Scottish Fishermen Threaten to Block Sturgeon’s Attempts to Keep Scotland in the EU

A Glimpse Inside A Fishing Trawler During Scotland's Doors Open day
Jeff J Mitchell/Getty Images

Scottish fishing industry leaders have clashed with the Scottish Government over Nicola Sturgeon’s plans to keep Scotland within the European Union (EU), warning that they will fight all efforts to do so.

While the Scottish people voted 62 per cent to 38 per cent to stay in the EU, making it the most Europhile of the four United Kingdom nations, the fishing industry was almost unanimously opposed to the UK’s continued participation in the bloc.

They were unafraid to say so during a meeting between the Scottish Fisherman’s Federation (SFF) and the Scottish rural economy secretary, Fergus Ewing, at Holyrood yesterday, The Guardian has reported.

Indeed, the gulf between the two parties was underlined when the SFF refused to sign a joint statement with Mr. Ewing, preferring to issue their own statement following the event stating that there had been a “significant divergence in our approach to EU membership”.

Bertie Armstrong, SFF chief executive, said: “We outlined to the Minister the unanimous view of our membership of the real and positive opportunities that leaving the EU would bring to our fishing communities.

“The minister listened carefully to our points of view and we both acknowledged that there was a significant divergence in our approach to EU membership. However, there was also recognition from both parties of the need to maintain close dialogue and a good working relationship.”
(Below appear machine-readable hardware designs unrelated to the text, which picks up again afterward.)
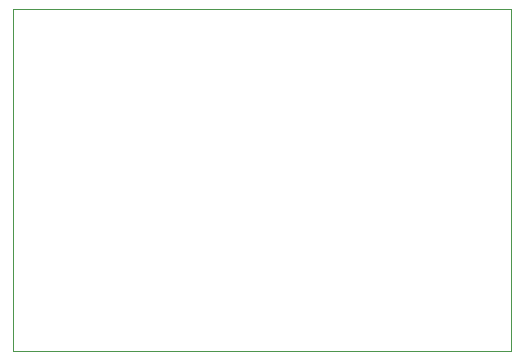
<source format=gbr>
%TF.GenerationSoftware,KiCad,Pcbnew,(6.0.11-0)*%
%TF.CreationDate,2023-03-20T11:34:52+11:00*%
%TF.ProjectId,AD3 Breakout Board,41443320-4272-4656-916b-6f757420426f,rev?*%
%TF.SameCoordinates,PXb71b00PY2781868*%
%TF.FileFunction,Profile,NP*%
%FSLAX46Y46*%
G04 Gerber Fmt 4.6, Leading zero omitted, Abs format (unit mm)*
G04 Created by KiCad (PCBNEW (6.0.11-0)) date 2023-03-20 11:34:52*
%MOMM*%
%LPD*%
G01*
G04 APERTURE LIST*
%TA.AperFunction,Profile*%
%ADD10C,0.100000*%
%TD*%
G04 APERTURE END LIST*
D10*
X225000Y29225000D02*
X42400000Y29225000D01*
X42400000Y29225000D02*
X42400000Y275000D01*
X42400000Y275000D02*
X225000Y275000D01*
X225000Y275000D02*
X225000Y29225000D01*
M02*

</source>
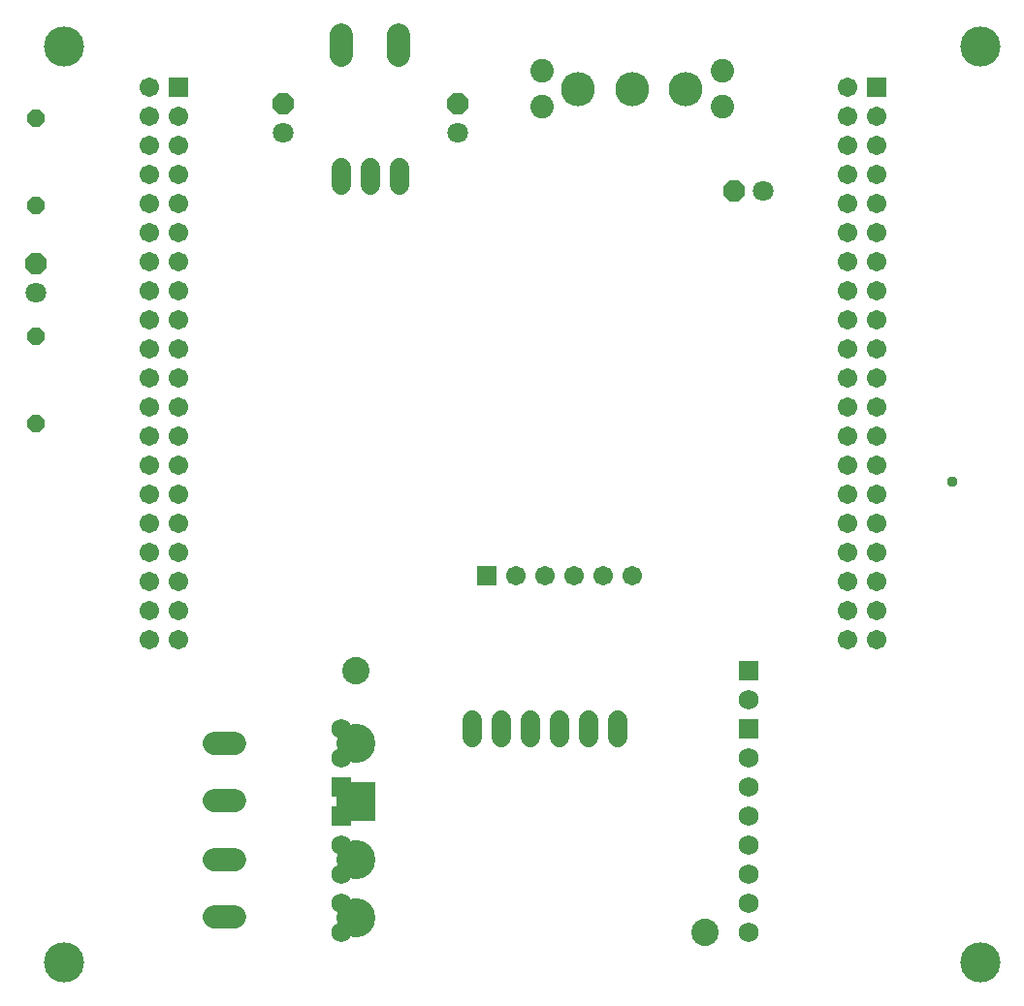
<source format=gbr>
G04 EAGLE Gerber RS-274X export*
G75*
%MOIN*%
%FSLAX34Y34*%
%LPD*%
%INSoldermask Top*%
%IPPOS*%
%AMOC8*
5,1,8,0,0,1.08239X$1,22.5*%
G01*
%ADD10C,0.078500*%
%ADD11P,0.076850X8X112.500000*%
%ADD12C,0.071000*%
%ADD13P,0.076850X8X202.500000*%
%ADD14C,0.137921*%
%ADD15C,0.068000*%
%ADD16P,0.064943X8X112.500000*%
%ADD17C,0.067370*%
%ADD18R,0.067370X0.067370*%
%ADD19C,0.094000*%
%ADD20R,0.068000X0.068000*%
%ADD21C,0.068000*%
%ADD22C,0.134000*%
%ADD23R,0.134000X0.134000*%
%ADD24C,0.117252*%
%ADD25C,0.080835*%
%ADD26C,0.037780*%


D10*
X13484Y33853D02*
X13484Y33148D01*
X11516Y33148D02*
X11516Y33853D01*
D11*
X15500Y31500D03*
D12*
X15500Y30500D03*
D11*
X9500Y31500D03*
D12*
X9500Y30500D03*
D13*
X25000Y28500D03*
D12*
X26000Y28500D03*
D11*
X1000Y26000D03*
D12*
X1000Y25000D03*
D14*
X1969Y1969D03*
X33465Y33465D03*
X33465Y1969D03*
X1969Y33465D03*
D15*
X11500Y29300D02*
X11500Y28700D01*
X12500Y28700D02*
X12500Y29300D01*
X13500Y29300D02*
X13500Y28700D01*
D16*
X1000Y28000D03*
X1000Y31000D03*
X1000Y20500D03*
X1000Y23500D03*
D15*
X16000Y10300D02*
X16000Y9700D01*
X17000Y9700D02*
X17000Y10300D01*
X18000Y10300D02*
X18000Y9700D01*
X19000Y9700D02*
X19000Y10300D01*
X20000Y10300D02*
X20000Y9700D01*
X21000Y9700D02*
X21000Y10300D01*
D17*
X29921Y13063D03*
X4921Y13063D03*
X29921Y15063D03*
X29921Y16063D03*
X29921Y17063D03*
X29921Y18063D03*
X29921Y19063D03*
X29921Y20063D03*
X29921Y21063D03*
X29921Y14063D03*
X29921Y22063D03*
X29921Y23063D03*
X29921Y24063D03*
X29921Y25063D03*
X29921Y26063D03*
X29921Y27063D03*
X29921Y28063D03*
X29921Y29063D03*
X29921Y30063D03*
X29921Y31063D03*
X28921Y13063D03*
X28921Y15063D03*
X28921Y16063D03*
X28921Y17063D03*
X28921Y18063D03*
X28921Y19063D03*
X28921Y20063D03*
X28921Y21063D03*
X28921Y14063D03*
X28921Y22063D03*
X28921Y23063D03*
X28921Y24063D03*
X28921Y25063D03*
X28921Y26063D03*
X28921Y27063D03*
X28921Y28063D03*
X28921Y29063D03*
X28921Y30063D03*
X28921Y31063D03*
X4921Y14063D03*
X4921Y15063D03*
X4921Y16063D03*
X4921Y17063D03*
X4921Y18063D03*
X4921Y19063D03*
X4921Y20063D03*
X4921Y21063D03*
X4921Y22063D03*
X4921Y23063D03*
X4921Y24063D03*
X4921Y25063D03*
X4921Y26063D03*
X4921Y27063D03*
X4921Y28063D03*
X4921Y29063D03*
X4921Y30063D03*
X4921Y31063D03*
X5921Y13063D03*
X5921Y14063D03*
X5921Y15063D03*
X5921Y16063D03*
X5921Y17063D03*
X5921Y18063D03*
X5921Y19063D03*
X5921Y20063D03*
X5921Y21063D03*
X5921Y22063D03*
X5921Y23063D03*
X5921Y24063D03*
X5921Y25063D03*
X5921Y26063D03*
X5921Y27063D03*
X5921Y28063D03*
X5921Y29063D03*
X5921Y30063D03*
X5921Y31063D03*
D18*
X29921Y32063D03*
D17*
X28921Y32063D03*
X4921Y32063D03*
D18*
X5921Y32063D03*
D19*
X12000Y12000D03*
X24000Y3000D03*
D20*
X25500Y12000D03*
D21*
X25500Y11000D03*
D20*
X25500Y10000D03*
D21*
X25500Y9000D03*
X25500Y8000D03*
X25500Y7000D03*
X25500Y6000D03*
X25500Y5000D03*
X25500Y4000D03*
X25500Y3000D03*
X11500Y3000D03*
X11500Y4000D03*
X11500Y5000D03*
X11500Y6000D03*
X11500Y9000D03*
X11500Y10000D03*
D22*
X12000Y3500D03*
X12000Y5500D03*
X12000Y9500D03*
D23*
X12000Y7500D03*
D20*
X11500Y8000D03*
X11500Y7000D03*
D24*
X21500Y32000D03*
X19650Y32000D03*
X23350Y32000D03*
D25*
X18402Y32626D03*
X18402Y31374D03*
X24598Y32626D03*
X24598Y31378D03*
D17*
X17500Y15250D03*
D18*
X16500Y15250D03*
D17*
X18500Y15250D03*
X19500Y15250D03*
X20500Y15250D03*
X21500Y15250D03*
D10*
X7853Y7516D02*
X7148Y7516D01*
X7148Y9484D02*
X7853Y9484D01*
X7853Y3516D02*
X7148Y3516D01*
X7148Y5484D02*
X7853Y5484D01*
D26*
X32500Y18500D03*
M02*

</source>
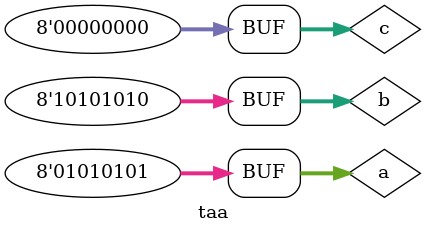
<source format=v>
module aa(a,b,c,o);
input [7:0] a,b,c; output [7:0] o;
assign o = a~&b;
endmodule 

module taa();
reg [7:0] a,b,c; wire [7:0] o;
aa as(a,b,c,o);
initial begin
a = 8'h55;
b= 8'hAA;
c=0;
end endmodule 
</source>
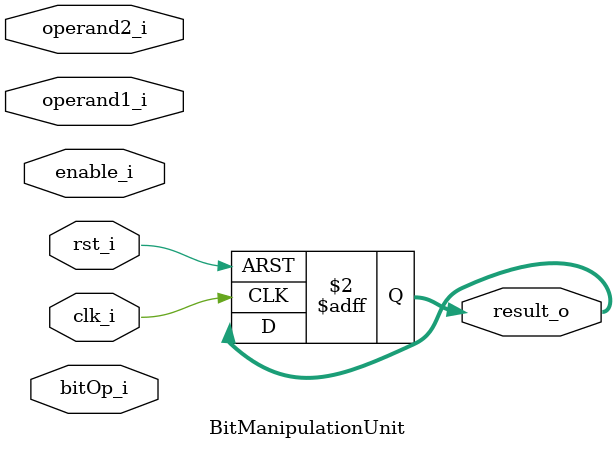
<source format=v>

`include "definitions.vh"

module BitManipulationUnit (
    input wire clk_i, // Clock input
    input wire rst_i, // Reset input
    input wire enable_i, // Enable input
    input wire [4:0] bitOp_i, // Bit operation input
    input wire [31:0] operand1_i, // Operand 1 input
    input wire [31:0] operand2_i, // Operand 2 input
    output reg [31:0] result_o // Result output
);



 // Always block for the bit manipulation unit
 always @(posedge clk_i or posedge rst_i)
     begin
     // If the reset input is high, reset the result
         if(rst_i)
         begin
            result_o <= 0; // Reset the result
         end
            // If the enable input is high, perform the bit operation
         else if(enable_i)
         begin
         end
     end    


endmodule
</source>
The fishing industry is particularly keen to avoid becoming a bargaining chip during Brexit negotiations, and is moving to ensure that leaving the Common Fisheries Policy, which has decimated Britain’s fishing industry, is included in the final result.

“In effect, much in the same way as how our oil and gas sector benefits from the UK’s territorial reach, [leaving the EU] brings the opportunity of making Britain the controlling partner in the northern continental shelf where we would be able to exert a positive influence on the way that fisheries are managed, working with other nations in a partnership approach,” Mr. Armstrong said.

Mr. Ewing recognised that there were differences in approach, but has said that he is keen to keep the fishing industry within talks on the way forward.

“I recognise that differences exist between the Scottish government’s desire to explore all possible options to protect Scotland’s place in Europe and the SFF’s position,” he said.

“It is vital that we seek a better mutual understanding of what those differences mean in practical terms. It is also important for us to carry on and address immediate and short-term issues, and I am pleased that we will continue to engage on those.

“I have assured SFF that I will continue to champion [the] Scottish fishing industry’s interests, despite the huge uncertainties we now have, and intend fully to do so.”